Review: I thoroughly enjoyed reading this book. In fact it got in the way of my homework... even up to this point at 10:30 PM in the middle of writing a DBQ (global essay) but instead writing this review.

It's about a girl, Melinda, who has a very tramatic experience and as the book goes on you see her suffer for it, hate it, struggle away from it and finally grow from it.

I personally loved it because it wasn't your typical teenage boo-hoo I'm so embarassed books-as fun as those are to read sometimes-it was a serious book with dark humor that appealed to me.
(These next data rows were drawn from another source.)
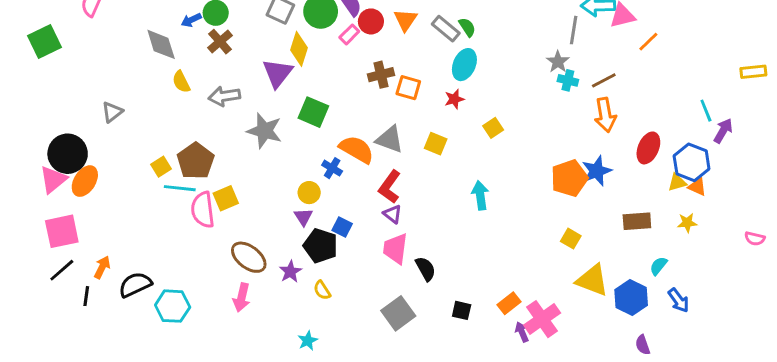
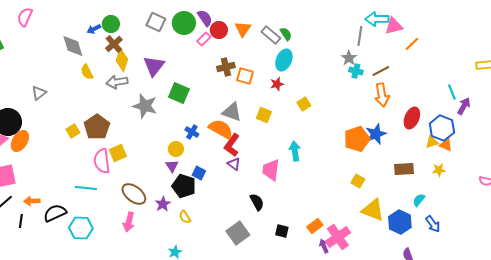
yellow diamond: (299, 49) -> (122, 60), moved
orange semicircle: (357, 149) -> (221, 129), moved
cyan line: (180, 188) -> (86, 188), moved
pink trapezoid: (395, 249) -> (271, 170), moved
orange arrow: (102, 267) -> (32, 201), turned -119

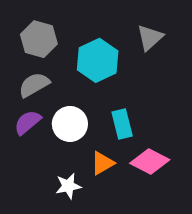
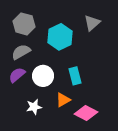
pink diamond: (150, 162) -> (86, 113), moved
white star: (68, 186) -> (34, 107), moved

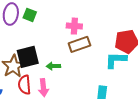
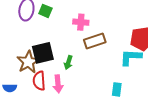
pink cross: (74, 26) -> (81, 22), moved
green arrow: (53, 66) -> (68, 62), turned -72

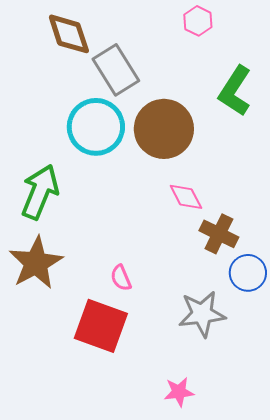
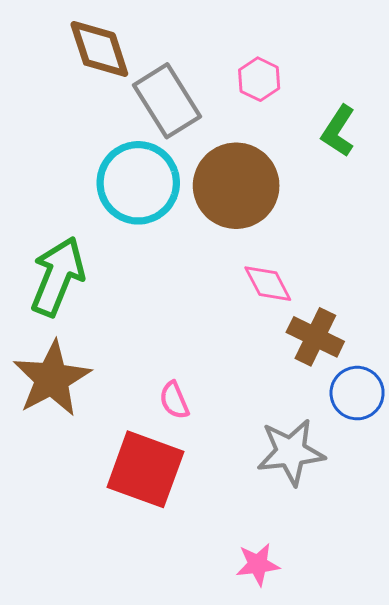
pink hexagon: (198, 21) -> (259, 79), moved
green L-shape: (235, 91) -> (338, 131), size x0.7

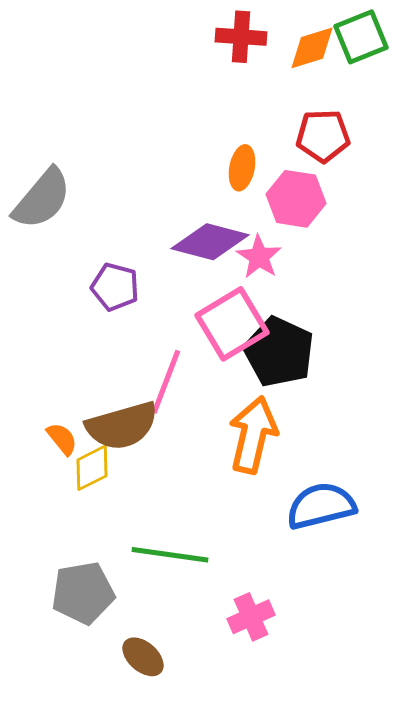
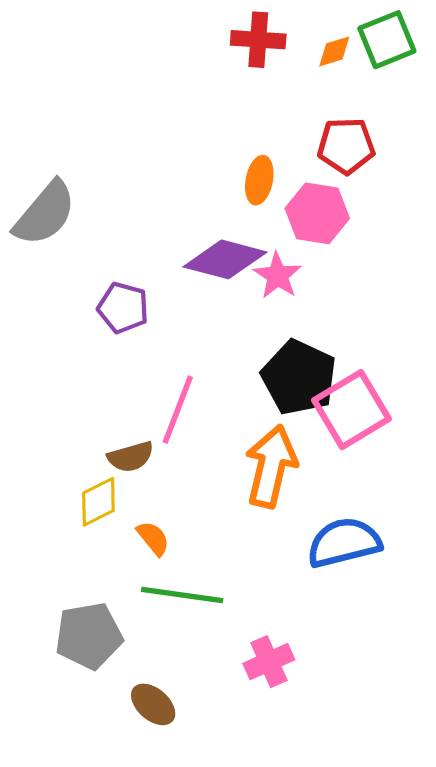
orange diamond: (312, 48) -> (334, 51), size x0.7
pink square: (232, 324) -> (351, 410), moved
brown semicircle: (122, 426) -> (131, 457), size x0.6
orange semicircle: (62, 439) -> (153, 538), moved

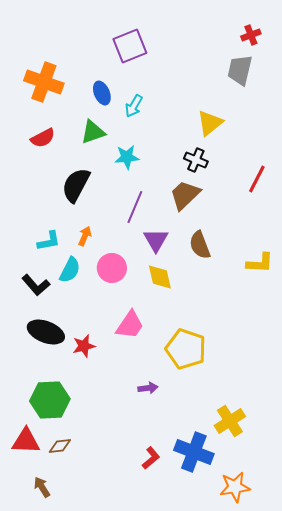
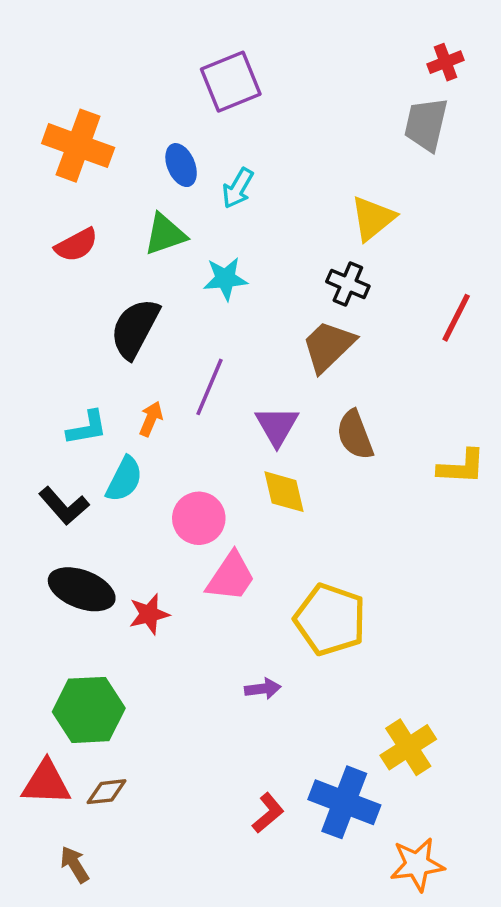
purple line: (135, 207) -> (209, 387), moved
pink circle: (112, 268) -> (199, 518), moved

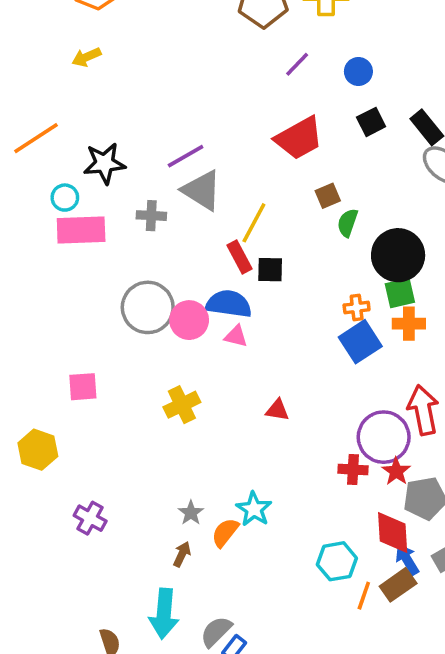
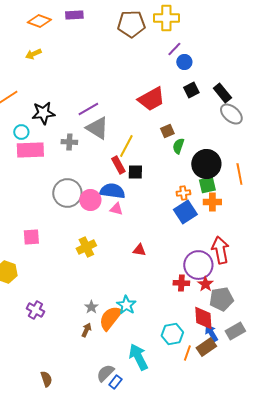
purple line: (297, 64) -> (174, 49), moved
orange semicircle: (225, 533) -> (110, 318), size x1.5
cyan arrow: (164, 614) -> (138, 357), moved, turned 148

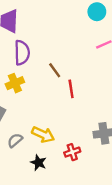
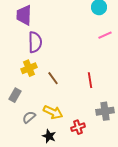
brown line: (55, 70) -> (53, 78), moved
red line: (71, 89) -> (90, 80), moved

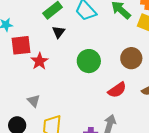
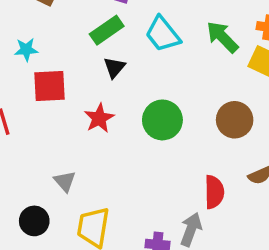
red star: (40, 61) -> (99, 118), moved
red semicircle: (117, 90) -> (214, 192), moved, turned -60

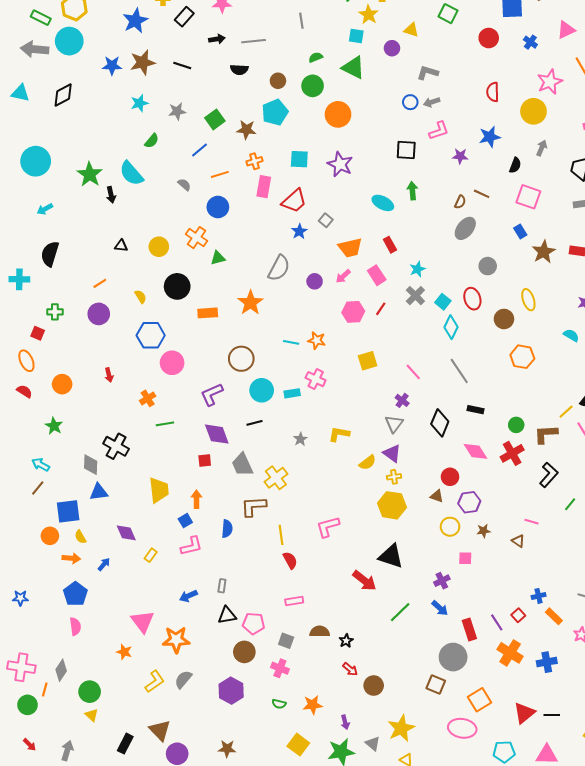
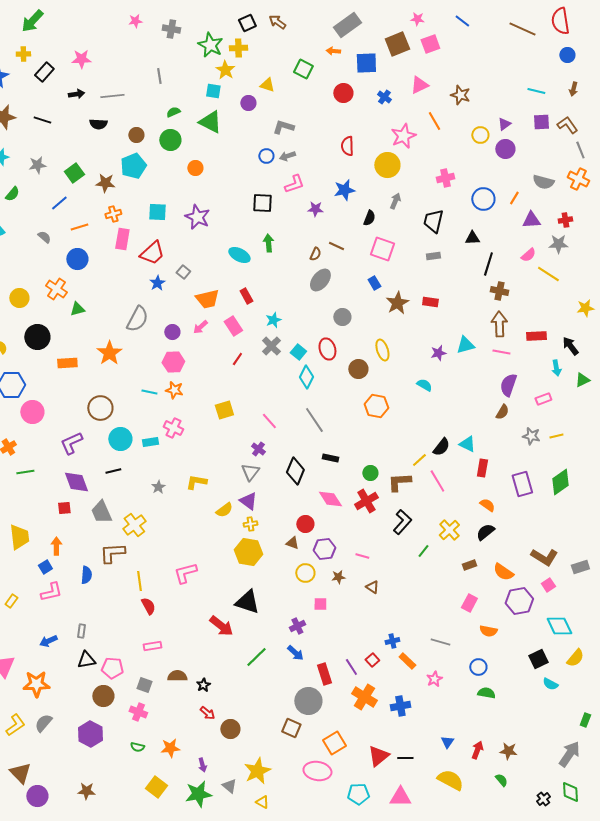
orange circle: (338, 114) -> (195, 168), size x0.6
pink hexagon: (353, 312) -> (173, 362), moved
pink line: (531, 522) -> (362, 556), moved

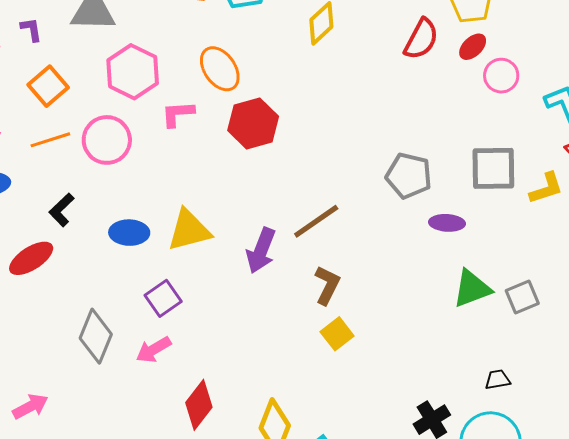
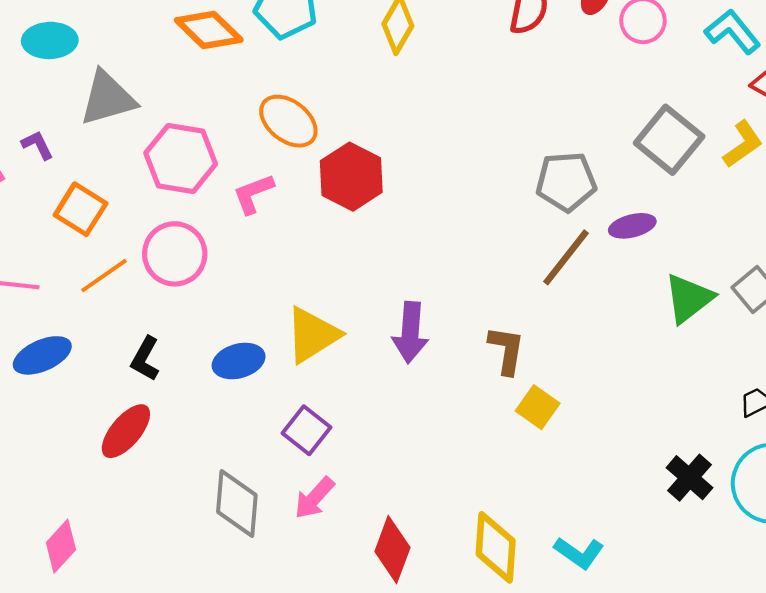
gray square: (493, 168) -> (669, 140), turned -33
brown line: (316, 221) -> (566, 257), moved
"Dark, but inspirational" would be the perfect phrase to describe it. I'd recommend this to anyone. It's also an added bonus if you're from the dismal upstate NY.

Rating: 5 stars
Summary: Please buy it!
Review: It's the first day of high school, and Melinda has been ostracized since breaking up an end-of-summer keg party for the incoming class and upperclassmen. Not a single one of her friends ask her why she called the police that night, and they don't really care to find out. They leave her behind, and then she realizes that she can't speak. When she tries to, her lips become dry and gross. This novel is hilarious at times--the high school is in the middle of changing their team name because of the impending controversy of former and recommended names--and heartbreaking at times--when the truth comes out about the party. Rarely am I more impressed with a first novel than I was with this, and so this is why I give it an excellent score. It truly is an excellent novel. Other favorite books: Brave New Girl, Sloppy Firsts, The Losers' Club by Richard Perez

Rating: 5 stars
Summary: excellent, a must read
Review: Melinda started off her first year of high school at a bad start. After calling the cops at a summer party her life changed in many ways. Her best friends split up into differnt groups and abandon her. Students would call her names and not understanding what really happened that night. A good looking popular guy named Andy Evans, (a senior) raped her that night. Through her drawings in Mr.Freemens class and the support from him she begins to reach out to others. In the ending of the novel Andy Evans comes after her again. She shows him this time that she wont let him do the same thing he did before she speaks out and realizes that this is what she should of done from the start.
I felt that this book very good because it relates to many teenage girls in highschool and the different groups that they can grow into.